Raw data ▸
= Beginning of Section =

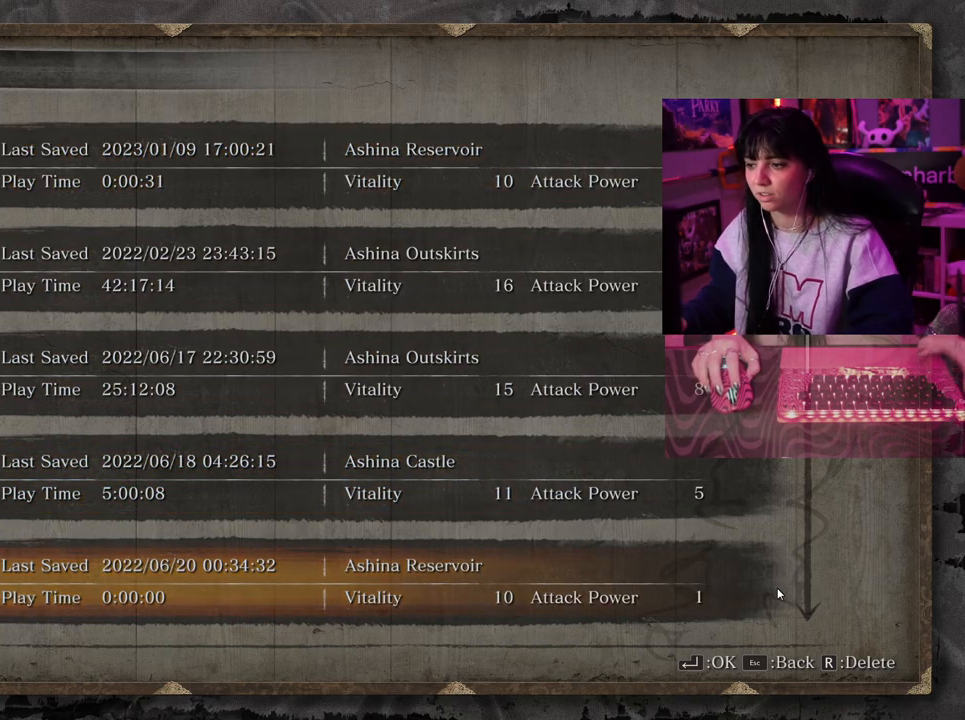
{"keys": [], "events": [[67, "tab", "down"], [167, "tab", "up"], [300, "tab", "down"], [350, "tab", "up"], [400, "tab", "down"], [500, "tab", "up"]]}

= End of Section =
= Beginning of Section =

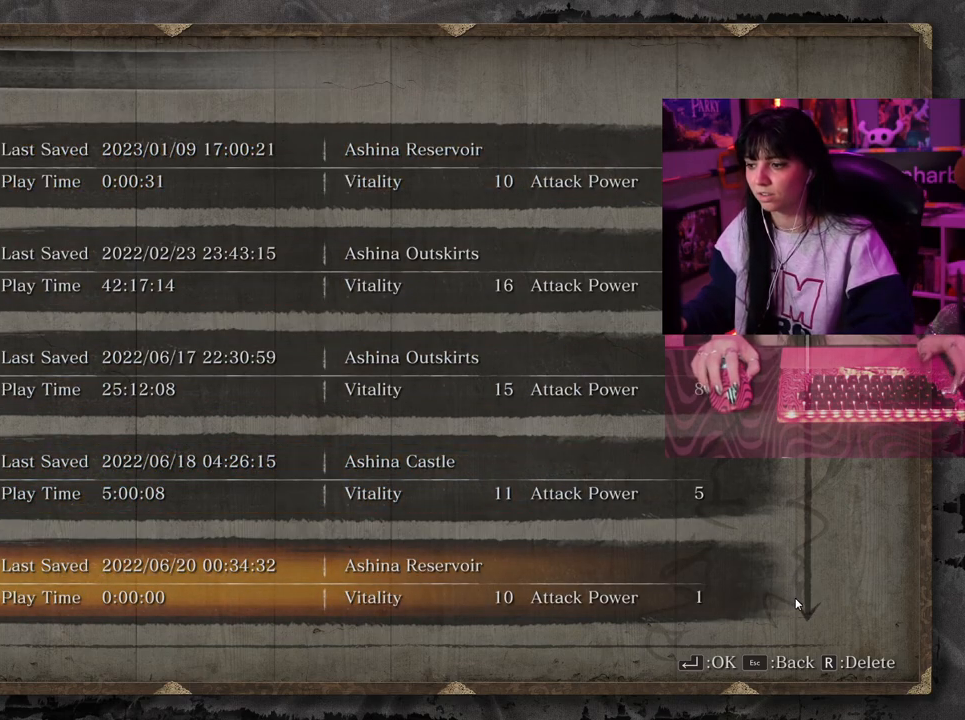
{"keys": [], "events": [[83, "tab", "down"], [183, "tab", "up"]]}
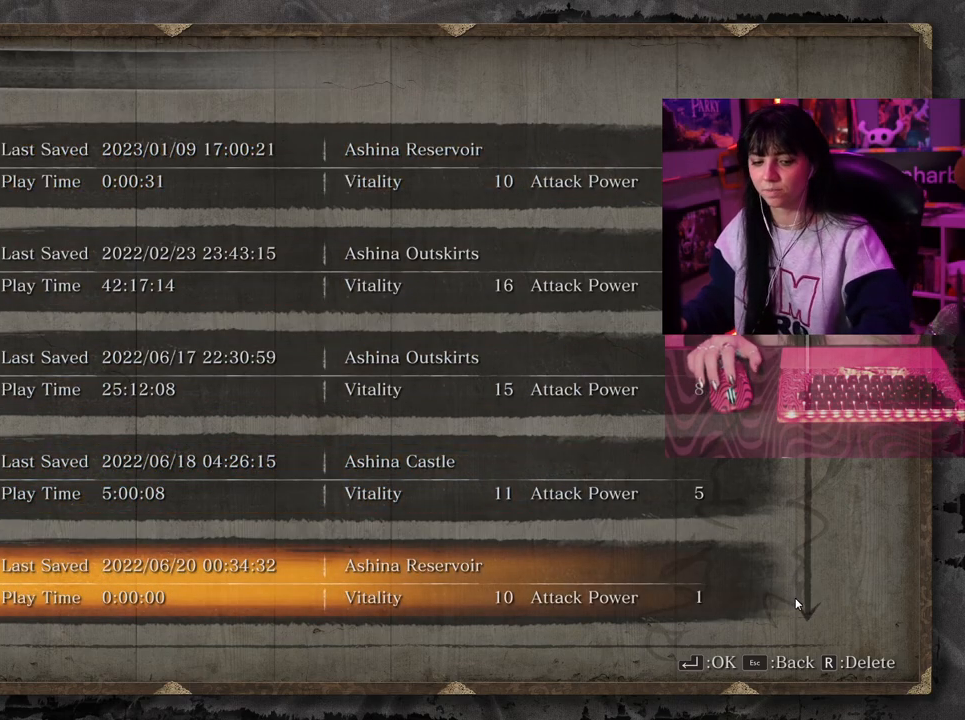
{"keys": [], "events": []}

= End of Section =

Description of the task ▸
All lines above containing the string "down" are to be collected.

Task response ▸
{"keys": [], "events": [[67, "tab", "down"], [167, "tab", "up"], [300, "tab", "down"], [350, "tab", "up"], [400, "tab", "down"], [500, "tab", "up"]]}
{"keys": [], "events": [[83, "tab", "down"], [183, "tab", "up"]]}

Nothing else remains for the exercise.